By Dr. Deepa Pullanikkatil
(NDC Coordinator, MTEA contracted through UNDP)
Africa is prone to multiple hazards, with hydro-meteorological hazards of floods, droughts and dry-spells being the most common ones. Such shocks require countries to be prepared with early warning systems in order to cope. With climate-related disasters displacing more people than conflict, UN Secretary-General António Guterres at COP 27 in Egypt unveiled the details of his plan to ensure everyone on the planet is protected by early warning systems within the next five years. He stated that people who have barely even contributed to the climate crisis are the most at risk and the least protected. “Vulnerable communities in climate hotspots are being blindsided by cascading climate disasters without any means of prior alert,” he said. “People in Africa, South Asia, South and Central America, and the inhabitants of small island states are 15 times more likely to die from climate disasters. These disasters displace three times more people than war. And the situation is getting worse.” Even though early warning systems save lives, vulnerable communities “have no way of knowing that hazardous weather is on its way”, Mr. Guterres continued. He then went on to launch an ambitious $3.1 billion plan which will address key gaps in understanding disaster risk, monitoring and forecasting, rapid communication, and preparedness and response at COP 27 in November 2022.
In this article, I want to reiterate that while modern high tech early warning systems are needed, we must not forget the traditional indigenous knowledge systems which have been helping communities predict extreme weather events and seasons, as these too are important to early warning. As we all know, early warning is a major element of disaster risk reduction. It can prevent loss of life and reduce the economic and material impacts of hazardous events including disasters. As a continent, we are not facing a single hazard; we face multiple hazards that interplay with each other. In Eswatini, we have been recently hit hard by El Nino drought, wildfires, floods, cyclones idai, cyclone Eloise and covid-19.
One major lesson COVID 19 has taught us is the need to develop multi-hazard risk scenarios with the ability to consider the interactions between pandemics and other natural hazards, such as storms, floods, cyclones, wildfires and all hydro- meteorological hazards. While we have all the sophisticated technology, modelling, satellite imagery, super computers and equipment, we must not forget the role of Indigenous knowledge.
There are many examples from around the world where indigenous knowledge has helped communities. For example, there are a few islands in India where indigenous communities live. There is one particular tribe called the “Jharavas” who live in Andaman and Nicobar islands. They are completely isolated from all modern services and they live one with nature in the island. Their population is 1000 people. On a part of the island there is a settlement with tourist centres, settlements a small town and a naval base with sophisticated technology, sensors and computers and early warning systems.

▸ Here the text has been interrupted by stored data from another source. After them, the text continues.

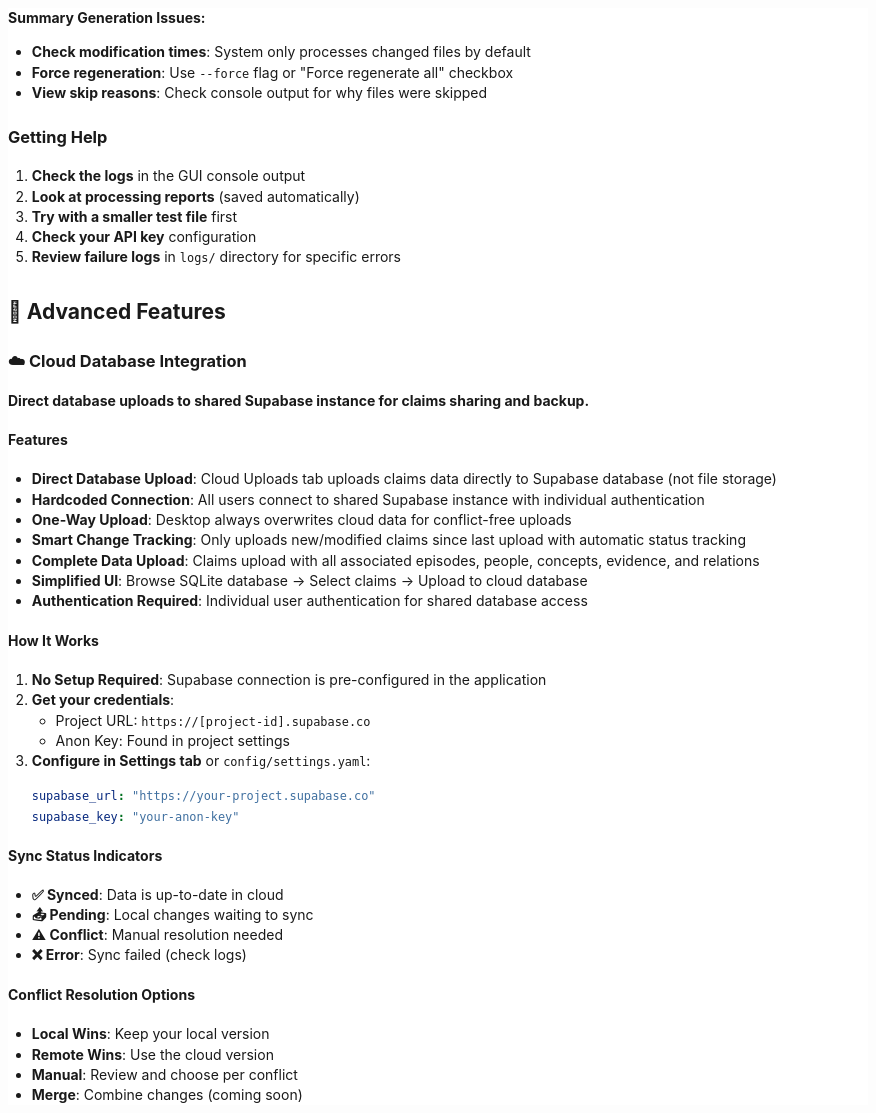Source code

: **Summary Generation Issues:**
- **Check modification times**: System only processes changed files by default
- **Force regeneration**: Use `--force` flag or "Force regenerate all" checkbox
- **View skip reasons**: Check console output for why files were skipped

### Getting Help

1. **Check the logs** in the GUI console output
2. **Look at processing reports** (saved automatically)
3. **Try with a smaller test file** first
4. **Check your API key** configuration
5. **Review failure logs** in `logs/` directory for specific errors

## 🚀 Advanced Features

### ☁️ Cloud Database Integration

**Direct database uploads to shared Supabase instance for claims sharing and backup.**

#### Features
- **Direct Database Upload**: Cloud Uploads tab uploads claims data directly to Supabase database (not file storage)
- **Hardcoded Connection**: All users connect to shared Supabase instance with individual authentication
- **One-Way Upload**: Desktop always overwrites cloud data for conflict-free uploads
- **Smart Change Tracking**: Only uploads new/modified claims since last upload with automatic status tracking
- **Complete Data Upload**: Claims upload with all associated episodes, people, concepts, evidence, and relations
- **Simplified UI**: Browse SQLite database → Select claims → Upload to cloud database
- **Authentication Required**: Individual user authentication for shared database access

#### How It Works
1. **No Setup Required**: Supabase connection is pre-configured in the application
2. **Get your credentials**:
   - Project URL: `https://[project-id].supabase.co`
   - Anon Key: Found in project settings
3. **Configure in Settings tab** or `config/settings.yaml`:
   ```yaml
   supabase_url: "https://your-project.supabase.co"
   supabase_key: "your-anon-key"
   ```

#### Sync Status Indicators
- **✅ Synced**: Data is up-to-date in cloud
- **📤 Pending**: Local changes waiting to sync
- **⚠️ Conflict**: Manual resolution needed
- **❌ Error**: Sync failed (check logs)

#### Conflict Resolution Options
- **Local Wins**: Keep your local version
- **Remote Wins**: Use the cloud version
- **Manual**: Review and choose per conflict
- **Merge**: Combine changes (coming soon)
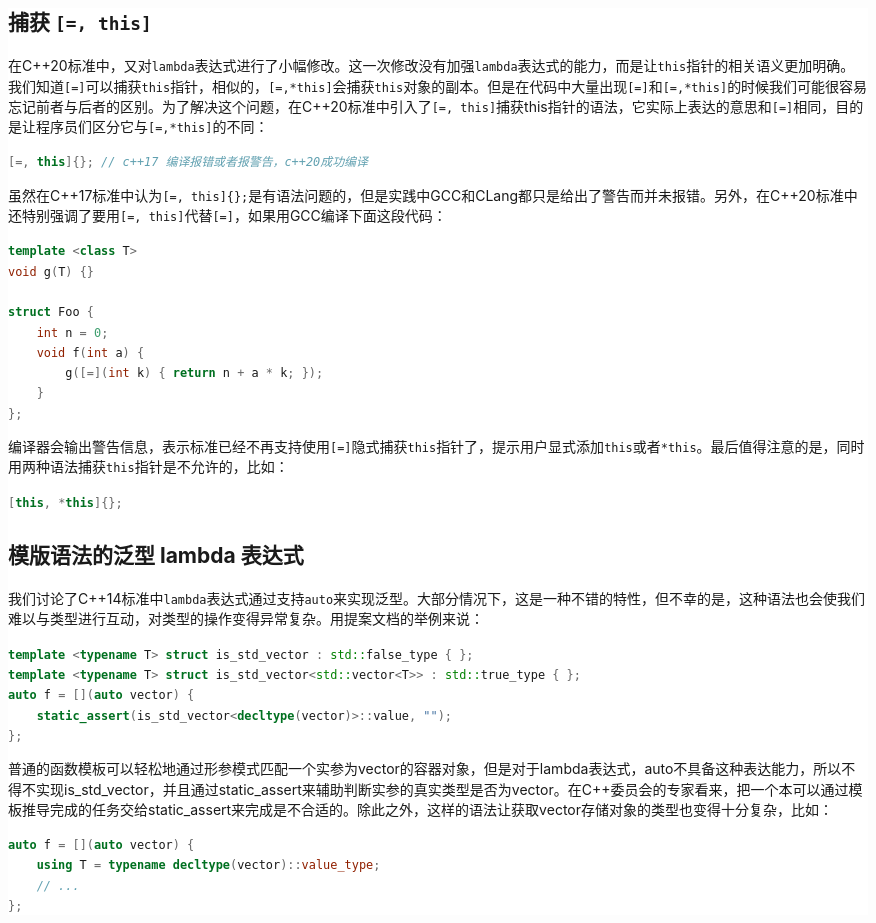 ## 捕获 `[=, this]`

在C++20标准中，又对`lambda`表达式进行了小幅修改。这一次修改没有加强`lambda`表达式的能力，而是让`this`指针的相关语义更加明确。我们知道`[=]`可以捕获`this`指针，相似的，`[=,*this]`会捕获`this`对象的副本。但是在代码中大量出现`[=]`和`[=,*this]`的时候我们可能很容易忘记前者与后者的区别。为了解决这个问题，在C++20标准中引入了`[=, this]`捕获this指针的语法，它实际上表达的意思和`[=]`相同，目的是让程序员们区分它与`[=,*this]`的不同：

```cpp
[=, this]{}; // c++17 编译报错或者报警告，c++20成功编译
```

虽然在C++17标准中认为`[=, this]{};`是有语法问题的，但是实践中GCC和CLang都只是给出了警告而并未报错。另外，在C++20标准中还特别强调了要用`[=, this]`代替`[=]`，如果用GCC编译下面这段代码：

```cpp
template <class T>
void g(T) {}

struct Foo {
	int n = 0;
	void f(int a) {
		g([=](int k) { return n + a * k; });
	}
};
```

编译器会输出警告信息，表示标准已经不再支持使用`[=]`隐式捕获`this`指针了，提示用户显式添加`this`或者`*this`。最后值得注意的是，同时用两种语法捕获`this`指针是不允许的，比如：

```cpp
[this, *this]{};
```

## 模版语法的泛型 lambda 表达式

我们讨论了C++14标准中`lambda`表达式通过支持`auto`来实现泛型。大部分情况下，这是一种不错的特性，但不幸的是，这种语法也会使我们难以与类型进行互动，对类型的操作变得异常复杂。用提案文档的举例来说：

```cpp
template <typename T> struct is_std_vector : std::false_type { };
template <typename T> struct is_std_vector<std::vector<T>> : std::true_type { };
auto f = [](auto vector) {
	static_assert(is_std_vector<decltype(vector)>::value, "");
};
```

普通的函数模板可以轻松地通过形参模式匹配一个实参为vector的容器对象，但是对于lambda表达式，auto不具备这种表达能力，所以不得不实现is_std_vector，并且通过static_assert来辅助判断实参的真实类型是否为vector。在C++委员会的专家看来，把一个本可以通过模板推导完成的任务交给static_assert来完成是不合适的。除此之外，这样的语法让获取vector存储对象的类型也变得十分复杂，比如：

```cpp
auto f = [](auto vector) {
	using T = typename decltype(vector)::value_type;
	// ...
};
```

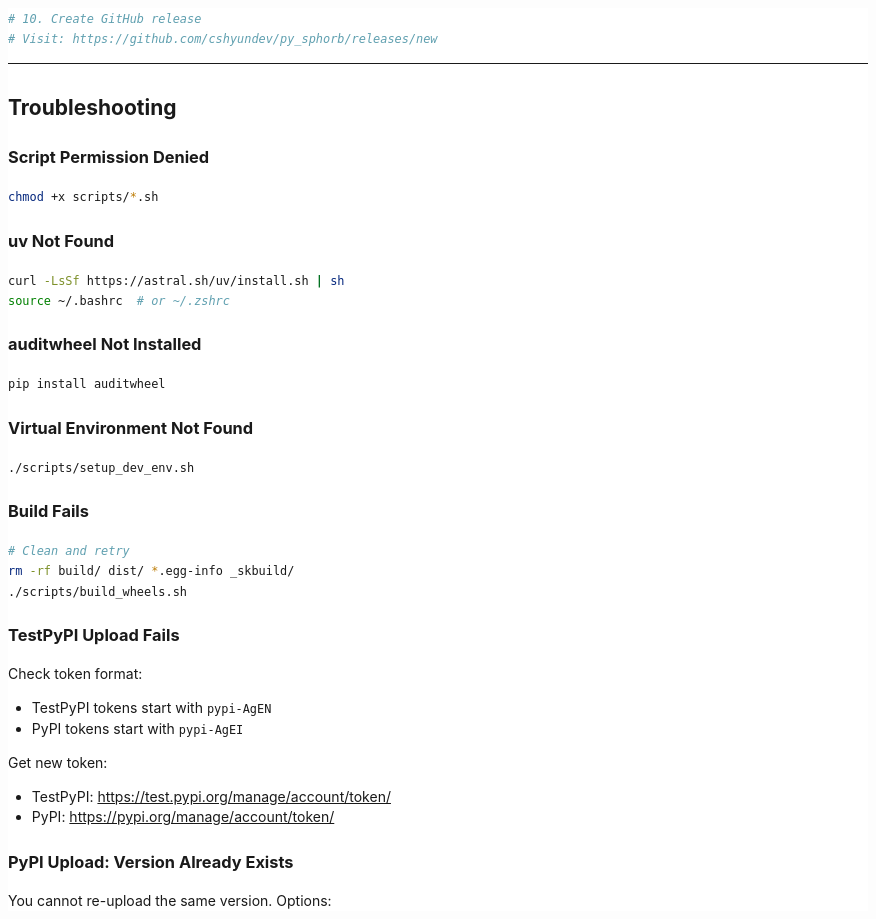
 ```bash
# 10. Create GitHub release
# Visit: https://github.com/cshyundev/py_sphorb/releases/new
```

---

## Troubleshooting

### Script Permission Denied

```bash
chmod +x scripts/*.sh
```

### uv Not Found

```bash
curl -LsSf https://astral.sh/uv/install.sh | sh
source ~/.bashrc  # or ~/.zshrc
```

### auditwheel Not Installed

```bash
pip install auditwheel
```

### Virtual Environment Not Found

```bash
./scripts/setup_dev_env.sh
```

### Build Fails

```bash
# Clean and retry
rm -rf build/ dist/ *.egg-info _skbuild/
./scripts/build_wheels.sh
```

### TestPyPI Upload Fails

Check token format:
- TestPyPI tokens start with `pypi-AgEN`
- PyPI tokens start with `pypi-AgEI`

Get new token:
- TestPyPI: https://test.pypi.org/manage/account/token/
- PyPI: https://pypi.org/manage/account/token/

### PyPI Upload: Version Already Exists

You cannot re-upload the same version. Options:
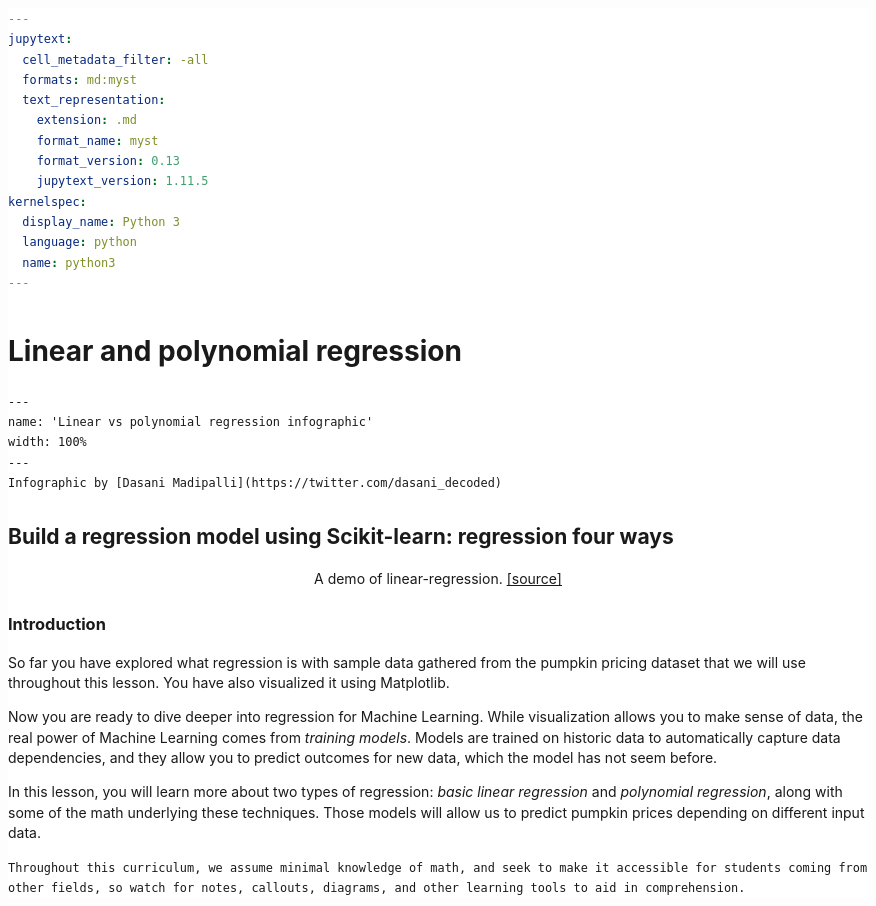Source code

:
 ```yaml
---
jupytext:
  cell_metadata_filter: -all
  formats: md:myst
  text_representation:
    extension: .md
    format_name: myst
    format_version: 0.13
    jupytext_version: 1.11.5
kernelspec:
  display_name: Python 3
  language: python
  name: python3
---
```


# Linear and polynomial regression

```{figure} ../../../images/ml-regression/linear-polynomial.png
---
name: 'Linear vs polynomial regression infographic'
width: 100%
---
Infographic by [Dasani Madipalli](https://twitter.com/dasani_decoded)
```

## Build a regression model using Scikit-learn: regression four ways

<p style="text-align: center;">
<iframe src="../../html/linr-playground/index.html" width="105%" height="700px;"
style="border:none;" scrolling="auto"></iframe>
A demo of linear-regression. <a href="https://observablehq.com/@yizhe-ang/interactive-visualization-of-linear-regression"> [source]</a>
</p>

### Introduction

So far you have explored what regression is with sample data gathered from the pumpkin pricing dataset that we will use throughout this lesson. You have also visualized it using Matplotlib.

Now you are ready to dive deeper into regression for Machine Learning. While visualization allows you to make sense of data, the real power of Machine Learning comes from _training models_. Models are trained on historic data to automatically capture data dependencies, and they allow you to predict outcomes for new data, which the model has not seem before.

In this lesson, you will learn more about two types of regression: _basic linear regression_ and _polynomial regression_, along with some of the math underlying these techniques. Those models will allow us to predict pumpkin prices depending on different input data.

```{note}
Throughout this curriculum, we assume minimal knowledge of math, and seek to make it accessible for students coming from other fields, so watch for notes, callouts, diagrams, and other learning tools to aid in comprehension.
```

In 2004 December, there was a Sumatra-Andaman tsunami, which caused destruction to the island. Trees along the cost were stripped out, the equipment and early warning systems were destroyed, 6000 people died, infrastructure damaged. Later studies confirmed that not a single member from the Jharava tribe lost their life. Hours before the Tsunami, the tribe members were found to be all climbing up the mountains in the island and were not affected by the tsunami and they were safe, without any sophisticated technology. They just keenly observed and listened to nature, used their indigenous knowledge and that is what kept them safe.
In Malawi, I have met several rural communities that observe the phenology of trees, the position of birds’ nests, the wind patterns, animals and insects behaviours and predict the weather based on that. There is a tree species Faidherbia Albeida, which exhibits reverse phenology. When other trees have leaves, this one sheds its leaves and when others shed, this tree grows its leaves. Farmers love this tree because it does not compete with crops in the growing season for soil nutrients and provides fodder for animals during dry season, so while you find there is rampant deforestation in Malawi to make way for cropland, there are old faidherbia albeida trees, which are 80-90 year old are preserved within crop lands. Farmers say that delayed shedding off of leaves signifies late onset of rains. This helps farmers make decisions to delay planting, or dry plant and wait for rains.
Similarly, the Sunbird tree or Wild Mango is observed and when it has less flowers, it’s a signal of a drought year. The flowering and eventual fruiting is affected by climate variations and water stress thereby being an indicator of drought. These communities are clever and they don’t base their prediction on just one observation. Their predictions are based on a number of indicators, not just one but four or five indicators, so that probability of error is minimized. And they make decisions on whether to plant drought tolerant crops, fast maturing varieties or tubers based on their prediction. So, in conclusion, while we focus on multi-hazard, early warning and high technology, let’s also respect and learn from the tradition and indigenous knowledge, there is much we can learn from those who live close to nature.